Activities:
**a)** Please answer these questions about the athletics and music text:
(i) By what score did the boys' basketball team beat Teaneck High School for the 2004 North I, Group III title?
(ii) In what year did the Ultimate Frisbee team win the Division II New Jersey state championship?
(iii) In which month is The Spring Choral Concert held?
**b)** In the athletics and music text, rewrite the part that opens with the words containing "The boys' basketball" and closes with "Jersey state championship.", changing "edging" to "narrowly beating".

Text:
※ ※ ※
The boys' basketball team won the 2004 North I, Group III title, edging Teaneck High School, 53–50.

The boys swimming team won the Public C state championship in 2016–2019. Both swim teams won their respective North I Group B state titles in 2007, the girls defeating Kinnelon High School 103–67 in the finals and the boys topping Ramapo High School 104–66. The 2016 boys' swimming team won the state Group C championship, the program's first state title, topping Haddonfield Memorial High School 90–80 after going 13–0 in the season.

In 2018, the school's Ultimate Frisbee team, The Northern Valley Coalition, were ranked 5th statewide. In 2019, the team won the Division II New Jersey state championship.

==Music department==
The music department presents five public concerts per academic year: The Fall Concert (October), The Holiday Concert (December), The Winter Instrumental Concert (March), The Spring Choral Concert (April), and The Awards Concert (June).
※ ※ ※
Data records:
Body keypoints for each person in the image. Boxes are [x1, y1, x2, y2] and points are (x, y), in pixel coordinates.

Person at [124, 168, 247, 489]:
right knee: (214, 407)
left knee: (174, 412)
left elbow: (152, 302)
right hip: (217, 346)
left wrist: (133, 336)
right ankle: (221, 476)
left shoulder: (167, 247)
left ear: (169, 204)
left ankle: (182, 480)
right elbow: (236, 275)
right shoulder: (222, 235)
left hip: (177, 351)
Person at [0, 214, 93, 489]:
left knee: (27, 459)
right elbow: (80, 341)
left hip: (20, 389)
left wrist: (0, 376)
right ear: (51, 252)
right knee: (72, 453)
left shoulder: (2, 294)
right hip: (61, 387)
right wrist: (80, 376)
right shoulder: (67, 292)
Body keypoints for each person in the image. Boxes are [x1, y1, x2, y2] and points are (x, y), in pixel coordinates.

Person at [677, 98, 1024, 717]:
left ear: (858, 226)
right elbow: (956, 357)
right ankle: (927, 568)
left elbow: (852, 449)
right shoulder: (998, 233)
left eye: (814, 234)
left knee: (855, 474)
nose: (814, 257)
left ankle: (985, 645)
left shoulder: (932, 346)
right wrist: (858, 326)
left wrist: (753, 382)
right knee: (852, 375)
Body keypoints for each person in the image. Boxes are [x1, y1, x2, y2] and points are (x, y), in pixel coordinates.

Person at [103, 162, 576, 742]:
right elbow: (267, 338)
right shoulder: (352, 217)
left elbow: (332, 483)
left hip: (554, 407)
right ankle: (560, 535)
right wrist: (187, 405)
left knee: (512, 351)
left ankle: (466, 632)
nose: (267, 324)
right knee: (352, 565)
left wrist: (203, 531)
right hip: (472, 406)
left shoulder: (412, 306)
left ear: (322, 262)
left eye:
※ ※ ※
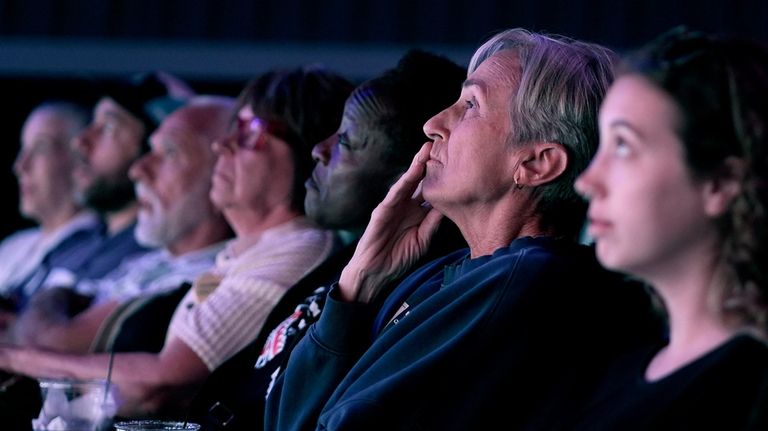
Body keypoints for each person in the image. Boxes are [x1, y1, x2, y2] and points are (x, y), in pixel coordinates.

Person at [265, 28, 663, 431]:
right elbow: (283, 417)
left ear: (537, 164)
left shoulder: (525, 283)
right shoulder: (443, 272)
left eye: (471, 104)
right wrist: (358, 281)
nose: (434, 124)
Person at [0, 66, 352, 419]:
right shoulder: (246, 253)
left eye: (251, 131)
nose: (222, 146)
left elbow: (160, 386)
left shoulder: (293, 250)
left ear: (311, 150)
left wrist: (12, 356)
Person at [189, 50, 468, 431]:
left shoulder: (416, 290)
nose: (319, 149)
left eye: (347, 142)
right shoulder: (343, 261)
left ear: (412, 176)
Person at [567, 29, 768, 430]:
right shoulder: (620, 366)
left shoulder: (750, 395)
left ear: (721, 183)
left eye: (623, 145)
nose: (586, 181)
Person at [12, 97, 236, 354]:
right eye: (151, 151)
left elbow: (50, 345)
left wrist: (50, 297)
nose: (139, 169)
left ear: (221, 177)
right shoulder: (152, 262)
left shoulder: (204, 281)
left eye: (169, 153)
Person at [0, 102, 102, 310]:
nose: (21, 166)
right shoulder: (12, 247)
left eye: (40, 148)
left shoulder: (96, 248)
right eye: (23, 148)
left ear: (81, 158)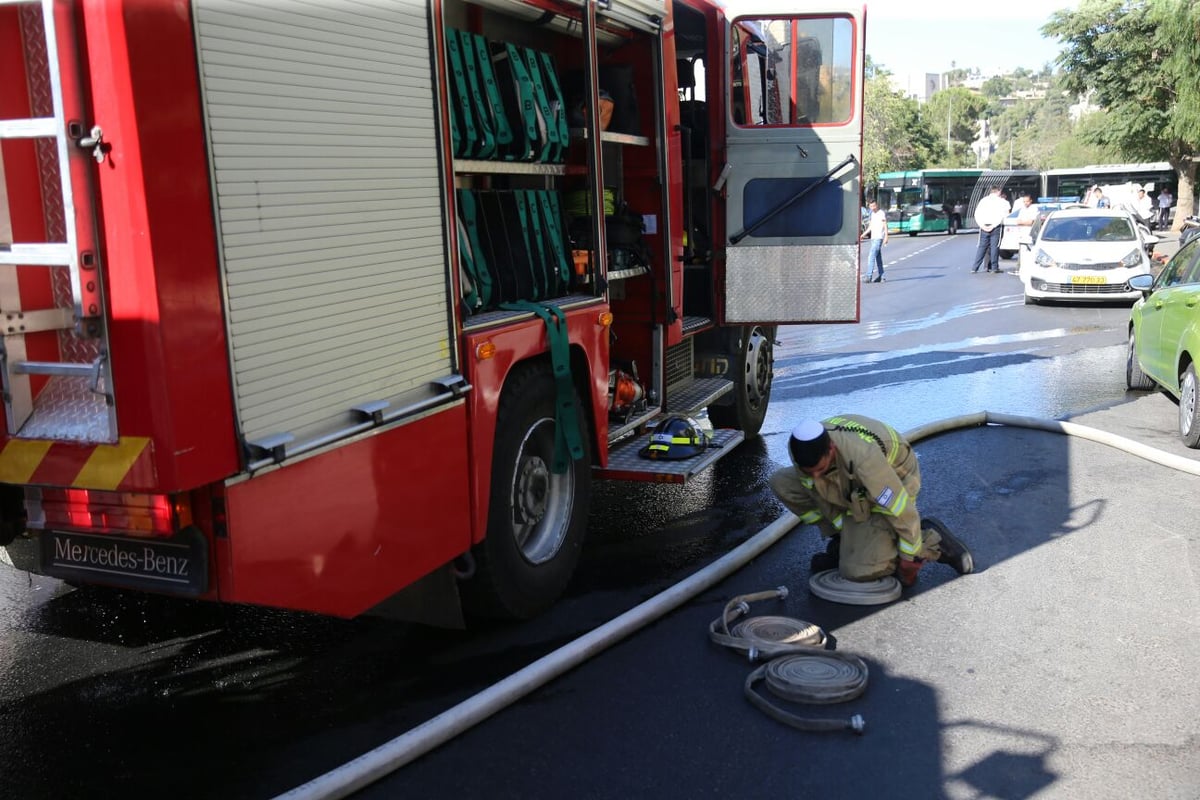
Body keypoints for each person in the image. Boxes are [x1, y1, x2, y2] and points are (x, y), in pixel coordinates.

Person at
※ ※ ※
Exercise results:
**a)**
(i) 53–50
(ii) 2019
(iii) April

**b)**
The boys' basketball team won the 2004 North I, Group III title, narrowly beating Teaneck High School, 53–50.

The boys swimming team won the Public C state championship in 2016–2019. Both swim teams won their respective North I Group B state titles in 2007, the girls defeating Kinnelon High School 103–67 in the finals and the boys topping Ramapo High School 104–66. The 2016 boys' swimming team won the state Group C championship, the program's first state title, topping Haddonfield Memorial High School 90–80 after going 13–0 in the season.

In 2018, the school's Ultimate Frisbee team, The Northern Valley Coalition, were ranked 5th statewide. In 2019, the team won the Division II New Jersey state championship.